I feel helpless. Here I am, collecting dust on the counter while this cardboard cutout will get to go with my man once he leaves for work. And tomorrow, another will take her place, and I’ll still be here. She’s right. Nothing that’s happened in the past matters if it doesn’t lead to a future where we’re together. The disposable cup’s man comes to the counter, and I feel like I shatter as he reaches past me to grab her. His hand grazes me as he does so. It’s the most contact we’ve had in a long while, and it’s just for him to grab someone else. But this graze is enough to send me reeling. I tilt over, my balance off, and tumble from the counter to the floor. And now, I truly shatter.
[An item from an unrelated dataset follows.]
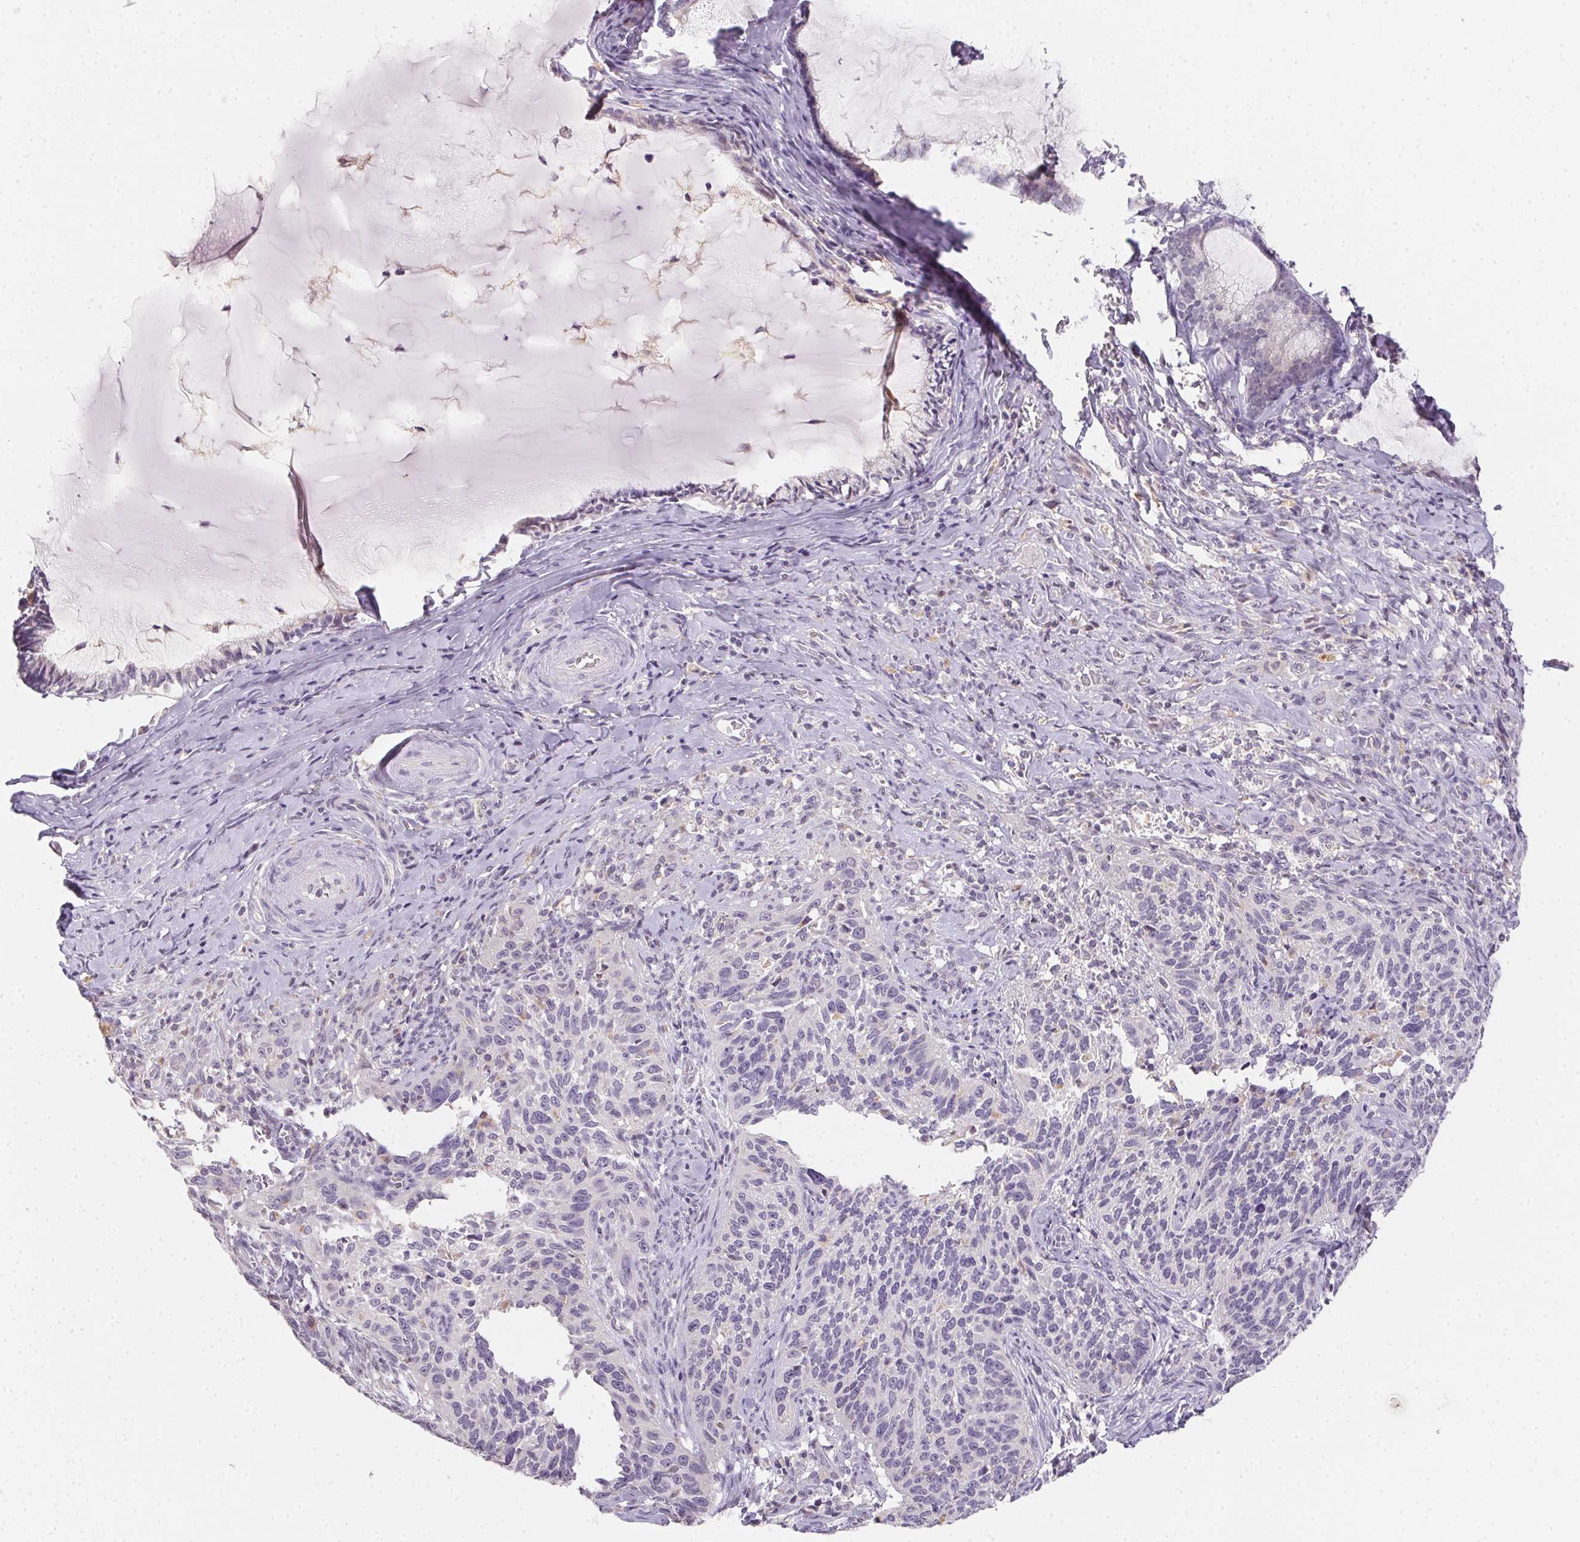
{"staining": {"intensity": "negative", "quantity": "none", "location": "none"}, "tissue": "cervical cancer", "cell_type": "Tumor cells", "image_type": "cancer", "snomed": [{"axis": "morphology", "description": "Squamous cell carcinoma, NOS"}, {"axis": "topography", "description": "Cervix"}], "caption": "Cervical cancer (squamous cell carcinoma) stained for a protein using IHC shows no positivity tumor cells.", "gene": "SLC6A18", "patient": {"sex": "female", "age": 51}}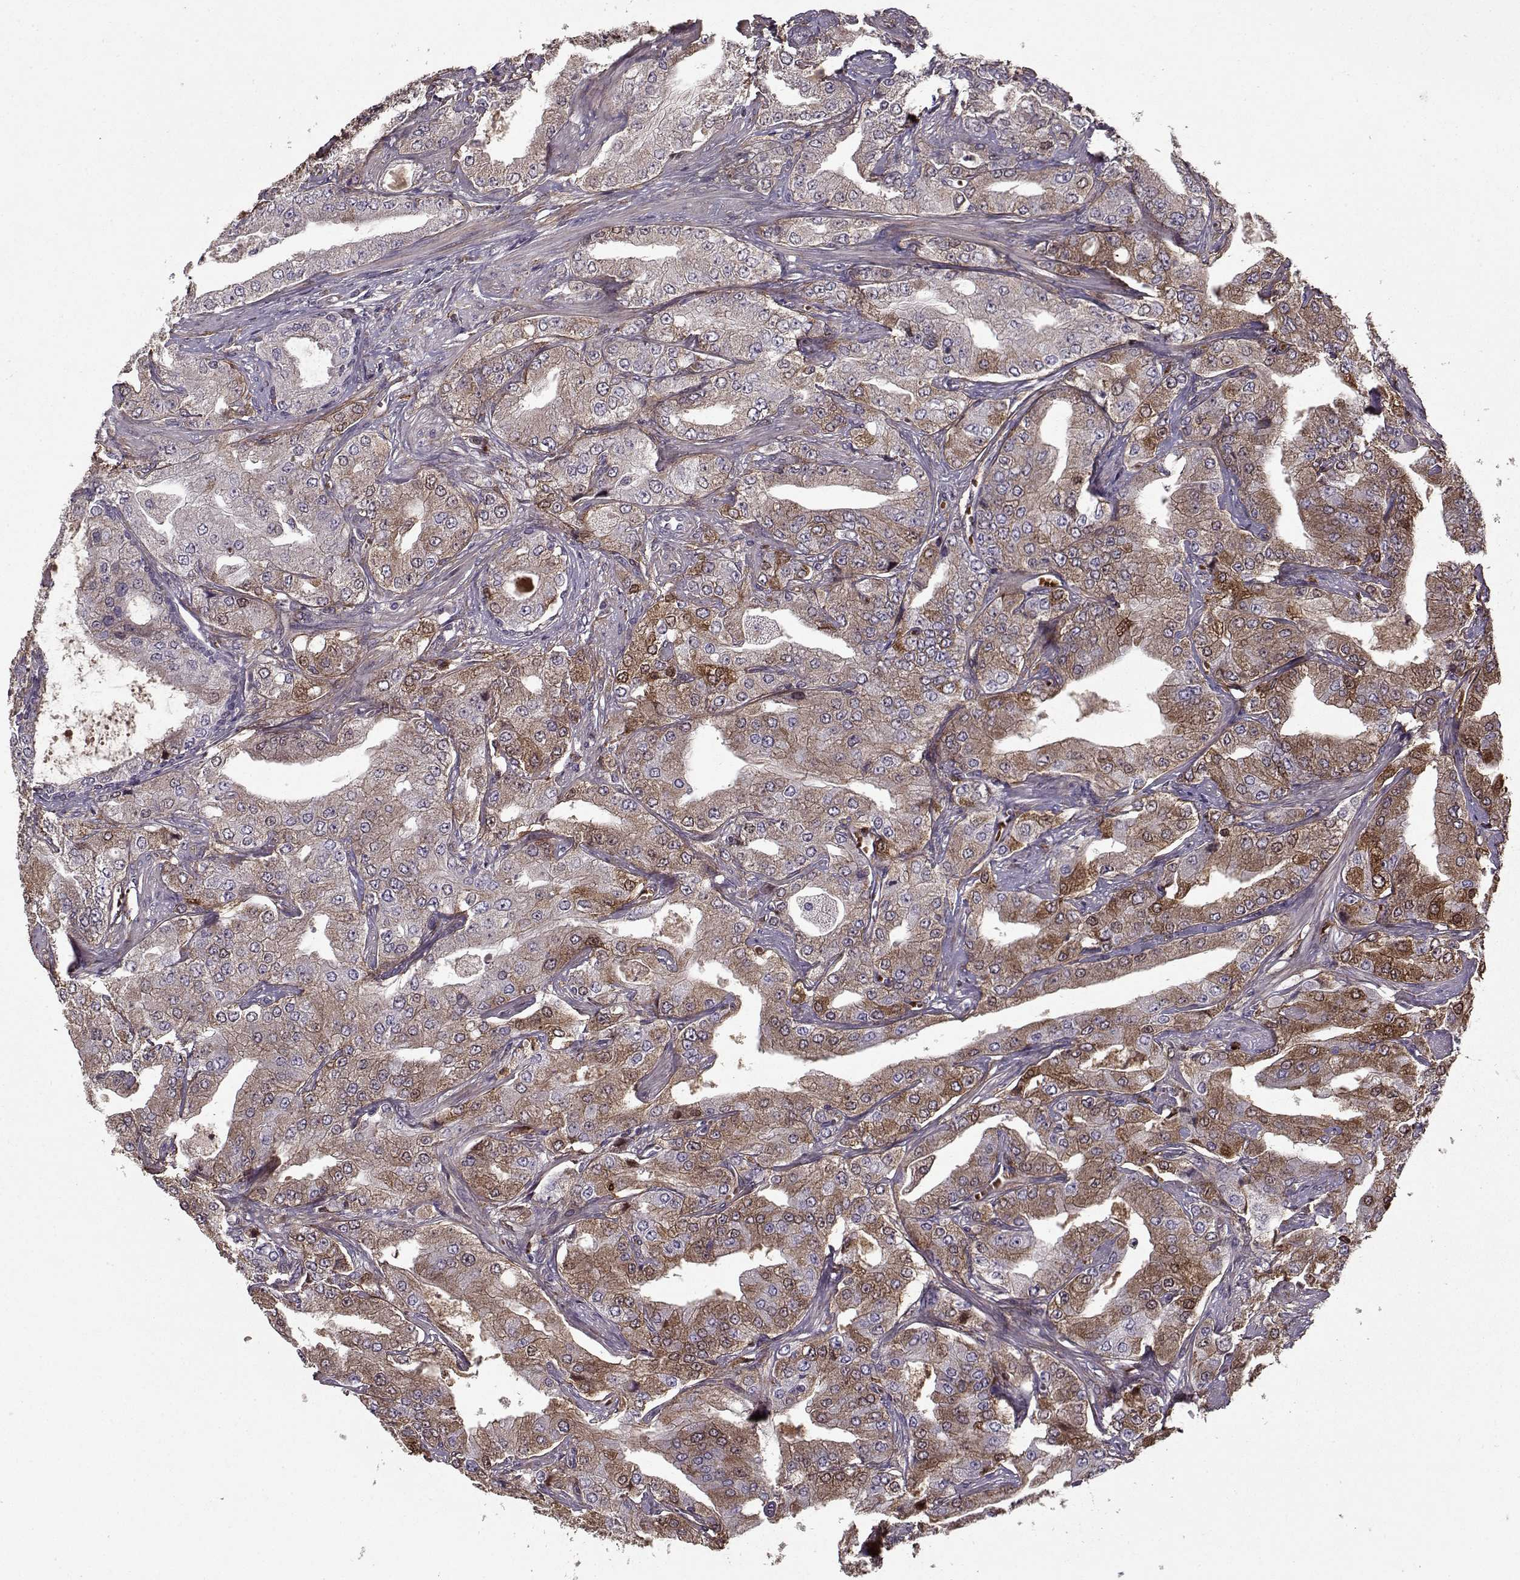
{"staining": {"intensity": "moderate", "quantity": "25%-75%", "location": "cytoplasmic/membranous"}, "tissue": "prostate cancer", "cell_type": "Tumor cells", "image_type": "cancer", "snomed": [{"axis": "morphology", "description": "Adenocarcinoma, Low grade"}, {"axis": "topography", "description": "Prostate"}], "caption": "Protein analysis of prostate adenocarcinoma (low-grade) tissue demonstrates moderate cytoplasmic/membranous positivity in approximately 25%-75% of tumor cells.", "gene": "LAMA2", "patient": {"sex": "male", "age": 60}}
My chip that I once found charming is now joined by a hundred other little cracks. A moment later, I’m in pieces. I’d have to be glued back together. But hey, maybe him repairing me will also repair our love! At the very least, he can’t ignore me now.

“Ah, crap. Now I’m gonna be late,” the disposable cup’s man says.

I watch helplessly as the man reaches for the dustpan. I’m swept up as grief sweeps over me. Time seems to slow as, instead of returning me to the counter, he walks me over to the trash can. I feel as if I’m shattering all over again when he tilts the dustpan down to discard its contents. To discard me. Now, over the trash, I can see what’s inside: several clones of the cup on the counter sit in the trash, their purposes served. And now, I join them. I guess I’m just as disposable as them. Just like that, I’m replaced. There’s a different one each morning, but they’re all the same. Used once and then discarded, all winding up in the same place as me. I suppose I shouldn’t be too surprised. My former owner is no different from everyone else who’s fallen victim to the siren’s song. After all, they can offer so much more than I ever could. The only flavor I’ve ever been is vanilla.